ST. LOUIS – Is it time to worry yet?
“Worry I think is a strong word,” Cubs pitcher John Lackey said after the Cubs lost again Monday, this time 4-3 on Randal Grichuk’s walkoff home run with two out in the ninth.
All right, how about concern? Consternation? Unease? Frustration?
“Yeah, it is frustrating a little bit,” Cubs second baseman Ben Zobrist said after the Cubs third consecutive loss and sixth in eight games.
It was the eighth loss in 12 games dating to that doubleheader sweep at the hands of the woeful Padres at home – after the Cubs had built an 8½ -game lead in their division barely a month into the season at that point.
“But it’s still so early,” said Zobrist, whose three hits included a leadoff single in the fourth that led to the Cubs’ first run. “We weren’t thinking too high of ourselves. We know it’s a long season.
“We just haven’t had the results the last week and a half, two weeks here.”
Whatever the mood on Cubs-related social media, the frustration in the clubhouse is limited to a struggling lineup that has produced just 16 runs in the eight losses the past two weeks – twice losing 1-0.
Their starting rotation still leads the majors in ERA. And Lackey was on his way to his most dominant start of the season, and possibly a complete game, until leaving a pitch up with two out in the seventh that pinch-hitter Matt Adams drove over the right-field wall to tie the game.
“It looked pretty good, didn’t it?” Lackey said. “For awhile.”

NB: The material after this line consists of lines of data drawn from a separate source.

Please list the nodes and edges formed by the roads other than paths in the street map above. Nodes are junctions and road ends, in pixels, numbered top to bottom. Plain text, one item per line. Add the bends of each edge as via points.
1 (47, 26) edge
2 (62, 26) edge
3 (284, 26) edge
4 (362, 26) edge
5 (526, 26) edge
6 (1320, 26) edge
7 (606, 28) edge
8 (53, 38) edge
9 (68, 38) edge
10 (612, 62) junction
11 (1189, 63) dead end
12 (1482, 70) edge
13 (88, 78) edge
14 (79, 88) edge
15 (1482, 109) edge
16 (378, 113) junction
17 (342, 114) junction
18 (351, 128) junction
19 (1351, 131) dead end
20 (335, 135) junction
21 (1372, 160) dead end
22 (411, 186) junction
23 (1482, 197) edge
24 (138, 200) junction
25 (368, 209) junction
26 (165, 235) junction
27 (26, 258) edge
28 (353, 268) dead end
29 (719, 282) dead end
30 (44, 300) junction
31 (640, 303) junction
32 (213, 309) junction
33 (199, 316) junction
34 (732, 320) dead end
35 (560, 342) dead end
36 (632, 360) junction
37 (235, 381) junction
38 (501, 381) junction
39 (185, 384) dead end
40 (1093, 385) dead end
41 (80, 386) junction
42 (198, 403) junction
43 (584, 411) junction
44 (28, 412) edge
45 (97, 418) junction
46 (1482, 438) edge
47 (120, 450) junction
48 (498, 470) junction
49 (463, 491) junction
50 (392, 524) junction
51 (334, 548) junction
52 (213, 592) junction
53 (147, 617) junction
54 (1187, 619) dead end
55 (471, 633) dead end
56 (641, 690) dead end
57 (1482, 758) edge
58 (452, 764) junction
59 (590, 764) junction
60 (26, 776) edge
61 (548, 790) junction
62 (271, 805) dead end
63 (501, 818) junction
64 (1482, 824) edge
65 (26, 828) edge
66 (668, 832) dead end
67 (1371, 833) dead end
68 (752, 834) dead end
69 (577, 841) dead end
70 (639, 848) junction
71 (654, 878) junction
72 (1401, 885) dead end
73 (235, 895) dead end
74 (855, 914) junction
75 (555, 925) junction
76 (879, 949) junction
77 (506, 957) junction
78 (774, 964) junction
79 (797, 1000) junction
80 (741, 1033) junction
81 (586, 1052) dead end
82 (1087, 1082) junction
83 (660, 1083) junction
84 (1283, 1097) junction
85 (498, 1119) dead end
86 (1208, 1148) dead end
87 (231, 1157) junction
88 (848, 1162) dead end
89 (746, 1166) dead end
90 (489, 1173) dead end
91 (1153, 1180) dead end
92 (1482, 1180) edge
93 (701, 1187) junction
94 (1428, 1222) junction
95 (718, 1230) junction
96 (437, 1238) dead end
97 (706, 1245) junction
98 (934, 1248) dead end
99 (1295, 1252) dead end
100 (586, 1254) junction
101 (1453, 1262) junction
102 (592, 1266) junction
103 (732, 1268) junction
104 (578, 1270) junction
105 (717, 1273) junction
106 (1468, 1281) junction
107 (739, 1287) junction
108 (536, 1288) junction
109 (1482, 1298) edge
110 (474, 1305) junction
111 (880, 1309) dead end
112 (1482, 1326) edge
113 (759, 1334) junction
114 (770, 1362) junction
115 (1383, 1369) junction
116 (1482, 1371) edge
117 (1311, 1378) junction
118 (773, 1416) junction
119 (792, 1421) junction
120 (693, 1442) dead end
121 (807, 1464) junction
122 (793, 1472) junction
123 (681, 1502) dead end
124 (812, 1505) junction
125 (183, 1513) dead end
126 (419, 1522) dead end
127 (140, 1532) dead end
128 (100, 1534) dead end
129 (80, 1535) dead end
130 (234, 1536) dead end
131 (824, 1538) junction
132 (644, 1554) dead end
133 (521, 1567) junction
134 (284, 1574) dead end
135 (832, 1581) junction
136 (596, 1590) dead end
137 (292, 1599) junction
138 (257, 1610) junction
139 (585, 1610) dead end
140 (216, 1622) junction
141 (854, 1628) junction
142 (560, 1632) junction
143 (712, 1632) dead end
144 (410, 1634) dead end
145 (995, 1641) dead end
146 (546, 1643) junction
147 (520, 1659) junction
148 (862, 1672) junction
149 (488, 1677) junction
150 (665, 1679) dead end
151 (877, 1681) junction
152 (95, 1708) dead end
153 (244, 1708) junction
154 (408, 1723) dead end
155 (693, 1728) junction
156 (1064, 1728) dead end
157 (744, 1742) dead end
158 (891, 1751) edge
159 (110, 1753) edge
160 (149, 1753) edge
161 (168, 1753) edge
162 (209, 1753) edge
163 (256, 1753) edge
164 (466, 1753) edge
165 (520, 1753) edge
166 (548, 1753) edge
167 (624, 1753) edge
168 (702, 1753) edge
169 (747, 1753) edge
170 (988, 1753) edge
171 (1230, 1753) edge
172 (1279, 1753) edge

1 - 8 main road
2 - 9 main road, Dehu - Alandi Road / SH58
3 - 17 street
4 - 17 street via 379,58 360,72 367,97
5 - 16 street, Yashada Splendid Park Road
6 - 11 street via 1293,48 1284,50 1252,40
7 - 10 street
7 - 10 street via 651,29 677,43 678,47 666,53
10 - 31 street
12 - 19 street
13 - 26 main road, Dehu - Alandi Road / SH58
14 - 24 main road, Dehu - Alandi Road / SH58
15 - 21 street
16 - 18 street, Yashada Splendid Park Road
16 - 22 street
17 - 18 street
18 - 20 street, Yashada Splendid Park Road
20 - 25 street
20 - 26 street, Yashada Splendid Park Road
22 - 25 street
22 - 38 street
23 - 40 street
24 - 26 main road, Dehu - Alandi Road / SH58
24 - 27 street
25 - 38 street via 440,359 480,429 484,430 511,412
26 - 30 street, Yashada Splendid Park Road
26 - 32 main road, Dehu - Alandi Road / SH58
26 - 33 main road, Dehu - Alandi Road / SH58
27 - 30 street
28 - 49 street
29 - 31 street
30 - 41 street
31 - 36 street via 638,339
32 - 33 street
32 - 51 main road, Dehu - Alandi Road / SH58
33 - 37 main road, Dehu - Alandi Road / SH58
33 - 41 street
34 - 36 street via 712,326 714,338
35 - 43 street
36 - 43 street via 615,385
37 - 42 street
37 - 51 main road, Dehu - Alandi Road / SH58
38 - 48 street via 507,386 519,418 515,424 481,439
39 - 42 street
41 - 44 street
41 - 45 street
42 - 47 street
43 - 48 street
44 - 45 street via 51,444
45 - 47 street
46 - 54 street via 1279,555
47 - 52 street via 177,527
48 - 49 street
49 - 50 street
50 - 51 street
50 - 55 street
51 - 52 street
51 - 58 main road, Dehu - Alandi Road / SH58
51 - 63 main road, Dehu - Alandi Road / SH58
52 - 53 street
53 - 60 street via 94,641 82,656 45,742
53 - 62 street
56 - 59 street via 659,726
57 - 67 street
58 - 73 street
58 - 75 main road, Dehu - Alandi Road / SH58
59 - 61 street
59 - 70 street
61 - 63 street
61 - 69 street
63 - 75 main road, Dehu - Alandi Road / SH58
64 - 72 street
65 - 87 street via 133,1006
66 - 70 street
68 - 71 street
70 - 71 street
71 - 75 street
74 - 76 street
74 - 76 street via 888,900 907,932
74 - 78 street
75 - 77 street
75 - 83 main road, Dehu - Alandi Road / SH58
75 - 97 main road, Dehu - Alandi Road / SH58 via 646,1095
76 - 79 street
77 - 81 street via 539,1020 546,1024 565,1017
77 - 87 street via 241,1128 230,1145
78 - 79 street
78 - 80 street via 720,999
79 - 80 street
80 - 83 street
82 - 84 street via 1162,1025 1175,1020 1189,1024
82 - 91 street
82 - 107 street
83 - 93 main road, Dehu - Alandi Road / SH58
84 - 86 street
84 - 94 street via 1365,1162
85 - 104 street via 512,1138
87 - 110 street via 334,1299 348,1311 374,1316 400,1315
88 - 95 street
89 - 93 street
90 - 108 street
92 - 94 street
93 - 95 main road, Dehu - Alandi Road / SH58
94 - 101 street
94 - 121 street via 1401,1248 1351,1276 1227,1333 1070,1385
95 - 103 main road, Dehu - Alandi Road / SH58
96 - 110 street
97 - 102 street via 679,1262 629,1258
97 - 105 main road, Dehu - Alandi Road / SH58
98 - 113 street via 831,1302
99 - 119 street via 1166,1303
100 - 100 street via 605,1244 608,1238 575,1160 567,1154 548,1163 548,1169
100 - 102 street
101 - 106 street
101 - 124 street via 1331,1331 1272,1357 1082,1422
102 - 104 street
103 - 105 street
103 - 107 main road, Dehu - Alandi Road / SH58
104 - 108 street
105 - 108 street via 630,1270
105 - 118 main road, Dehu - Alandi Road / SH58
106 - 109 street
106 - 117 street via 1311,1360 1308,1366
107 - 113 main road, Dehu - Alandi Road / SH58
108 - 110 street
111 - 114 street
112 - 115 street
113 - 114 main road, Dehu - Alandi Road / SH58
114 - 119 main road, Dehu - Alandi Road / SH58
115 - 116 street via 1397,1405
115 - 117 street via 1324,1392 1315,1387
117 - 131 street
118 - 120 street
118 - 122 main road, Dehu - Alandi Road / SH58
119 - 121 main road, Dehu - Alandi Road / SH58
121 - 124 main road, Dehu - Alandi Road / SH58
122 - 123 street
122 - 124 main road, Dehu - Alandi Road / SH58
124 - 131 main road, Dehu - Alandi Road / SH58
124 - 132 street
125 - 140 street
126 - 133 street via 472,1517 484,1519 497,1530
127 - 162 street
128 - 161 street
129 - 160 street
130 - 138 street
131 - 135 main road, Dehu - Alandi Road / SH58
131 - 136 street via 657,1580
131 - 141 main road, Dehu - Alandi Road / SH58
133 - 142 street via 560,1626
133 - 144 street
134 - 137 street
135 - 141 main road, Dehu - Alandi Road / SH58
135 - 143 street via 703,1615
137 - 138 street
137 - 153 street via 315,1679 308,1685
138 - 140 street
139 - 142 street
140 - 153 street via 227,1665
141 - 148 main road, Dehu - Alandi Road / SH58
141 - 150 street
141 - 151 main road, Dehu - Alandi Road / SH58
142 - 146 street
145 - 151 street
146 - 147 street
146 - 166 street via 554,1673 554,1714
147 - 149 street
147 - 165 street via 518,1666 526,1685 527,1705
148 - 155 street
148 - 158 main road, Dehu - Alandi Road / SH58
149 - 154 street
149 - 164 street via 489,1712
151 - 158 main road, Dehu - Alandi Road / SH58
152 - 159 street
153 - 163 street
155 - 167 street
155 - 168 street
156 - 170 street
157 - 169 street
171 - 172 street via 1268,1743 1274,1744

And then the Cardinals did what they did to these Cubs much of the first half last year, until the Cubs got hot after the All-Star break.
It’s not like the Cardinals were going to fade away this year just because the Cubs beat them in that series last month or because the Pirates have handled them early.
“It’s a long season, man,” Lackey said. “They’re a good team. They’ll be fine. We’ve got to worry about ourselves man. If we play our game we’ll be OK.
“But we need to play better, 100 percent.”
Already coming off their first consecutive series losses since August, the Cubs are in danger of losing three straight series for the first time in more than a year (May 1-10, 2015).
“We’ve just been scuffling, obviously, offensively, and there’s nothing you can do besides just work your way out of it and keep swinging,” said “Benjamin Button” Zobrist, who’s 41-for-106 spree (.387) in his last 30 games defies the other big number he’s working on this week:
He turns 35 on Thursday.
“It’s probably the best [stretch] I’ve ever had,” he said.
But it hasn’t been enough for a struggling lineup that only had the road get tougher with Jason Heyward’s injury absence from the No. 2 spot the last three games.
“He’s a big part of our lineup, so obviously we’d like to have him in there,” Zobrist said. “ But we want him to be healthy too. Hopefully he can get in there soon and be back to our old selves.”
Meanwhile, manager Joe Maddon doesn’t seem concerned.
“Right now we’re playing a good game of baseball in all areas,” Maddon said. “We’re just not getting the hit when we need it, which I know we will.
“There’s a lot to be encouraged by. I’m not discouraged by anything, because we’re still playing good baseball.”